The four party members (Columbus, Dussault, Goblirsch, and Pullam) despite their professionalism, and their fear of reprisal, can’t help but be affected at various times by Smith’s plight. Dussault and Goblirsch in particular get repeatedly pulled in by Smith’s tale, understanding why both he and Julia might risk it all to break free, maybe build a life together. The boundary between themselves and playing someone else is a very elastic thing. This is another thing that makes you think that the individual might just find a way to win out over the state. 

“There. That. Would you do that for freedom?”

It’s the persistent glimmers of hope that make the continued slamming of the door that much more unnerving. And when John Middleton’s Interrogator goes from a disembodied voice to a person standing right in front of Smith, he does it at the precise moment necessary to rattle his prisoner and escalate their engagement to its final stage. Though there’s more than enough electricity flowing through Smith’s bonds to break someone down, it’s the psychological violence that seals everyone’s fate in this prison.

“You have to say it. Otherwise your confession is meaningless.”

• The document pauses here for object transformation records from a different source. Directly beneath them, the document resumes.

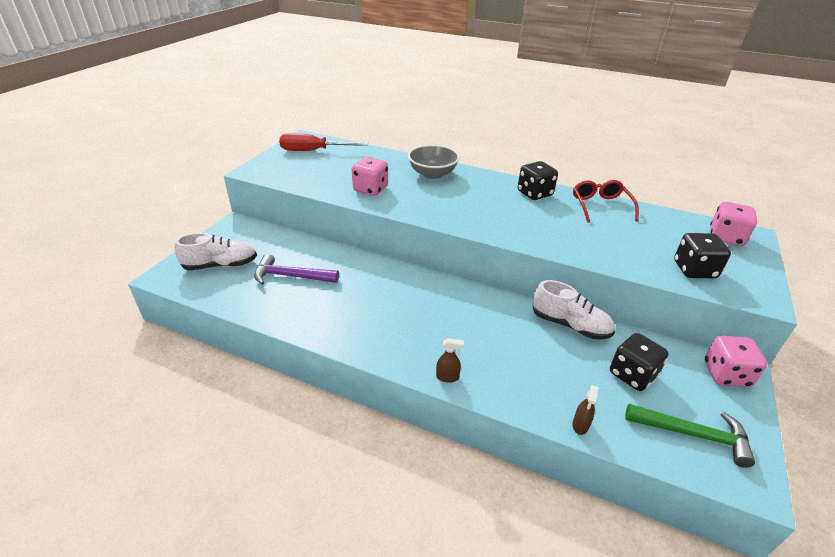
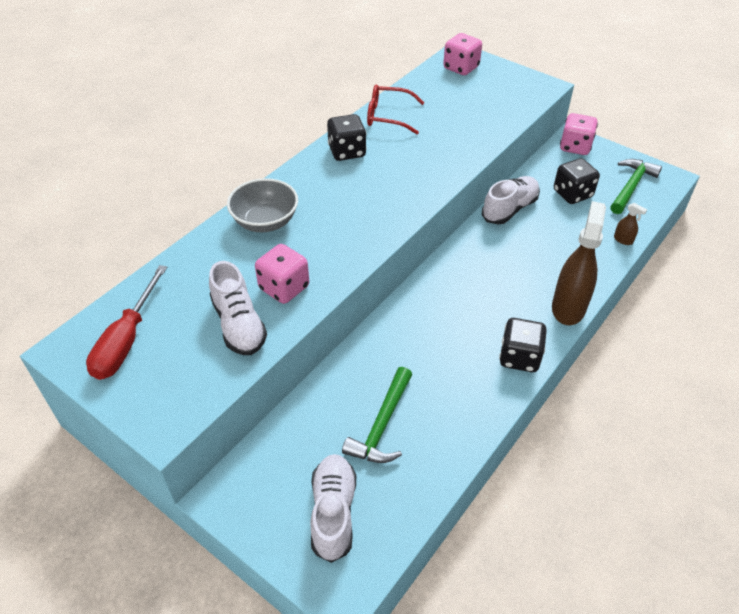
camera: 75 degrees left, 10 degrees up
purple hammer [254,254,339,285] -> green hammer [342,367,412,463]
brown spray bottle [436,338,464,383] -> brown spray bottle [552,201,606,325], size x2.38
black dice [674,233,731,278] -> black dice moved to [499,318,547,372]
none -> white shoe [209,261,267,355]

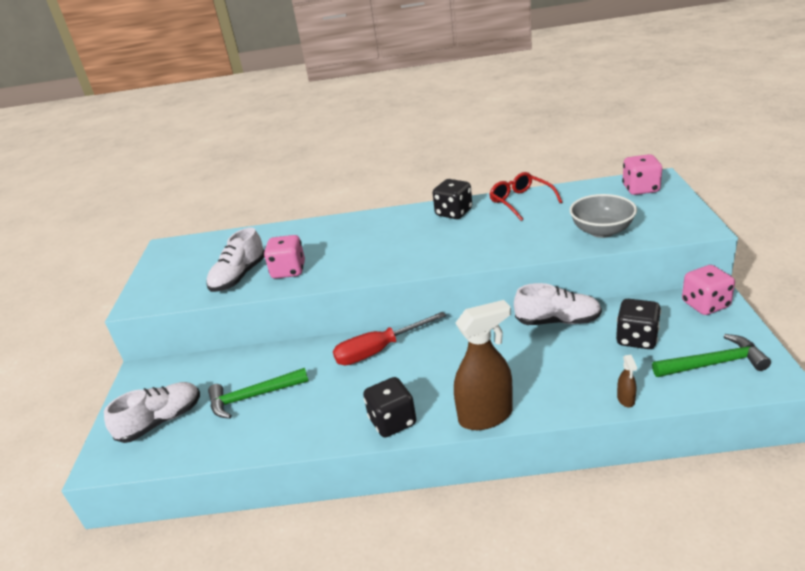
camera: 55 degrees right, 15 degrees down
red screwdriver [86,265,167,380] -> red screwdriver moved to [333,312,446,365]
grey bowl [227,178,298,232] -> grey bowl moved to [570,194,637,238]

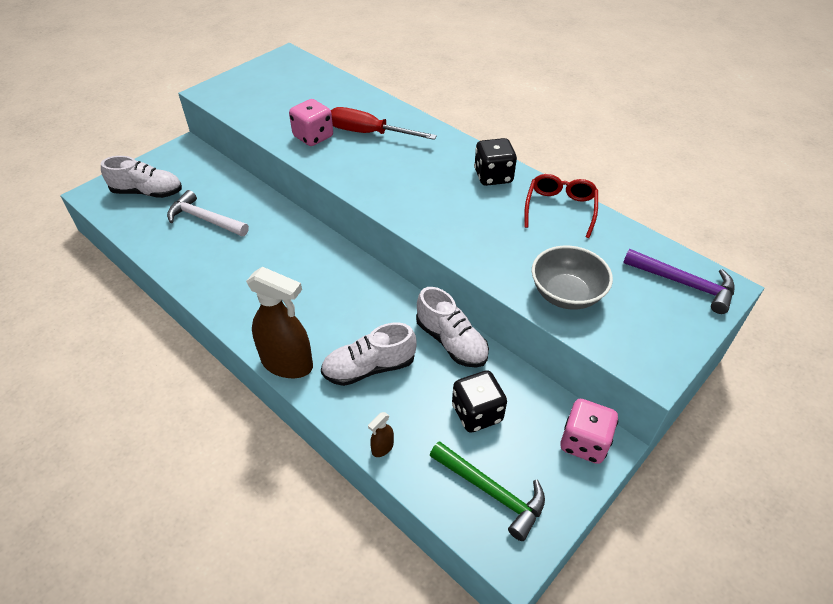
camera: 40 degrees right, 15 degrees up
white shoe [206,227,265,292] -> white shoe moved to [321,323,417,386]
green hammer [208,368,308,419] -> white hammer [167,190,249,236]
red screwdriver [333,312,446,365] -> red screwdriver moved to [331,107,437,140]
black dice [363,377,416,437] -> none
pink dice [622,154,662,195] -> purple hammer [623,249,735,314]

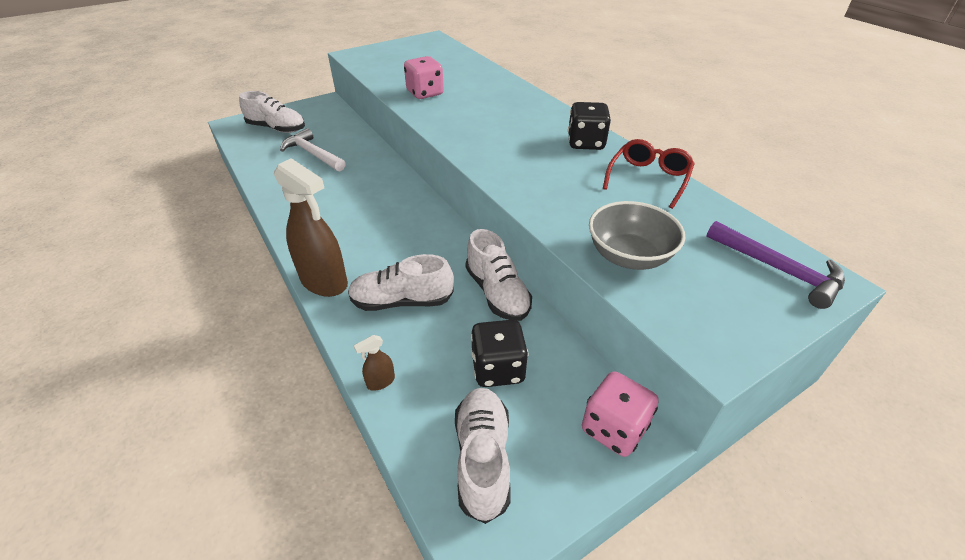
camera: 15 degrees right, 5 degrees down
red screwdriver [331,107,437,140] -> none
green hammer [430,441,545,541] -> white shoe [455,388,511,524]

1984 isn’t for the faint of heart. But it’s a production that earns everything it takes out of its audience. Only something this honest could be this unsettling. Theatre Pro Rata’s production of 1984 is a timely reminder of the things we need to guard against, as well as the things we’ve already grown accustomed to that perhaps we should be rethinking. While we still have time. The year 1984 may be in our past, but the world of 1984 still lingers in our future, just a couple of steps sideways from where we live now. 1984 is a horror story that makes you think. Like any good scare, it sticks with you long after the lights come up.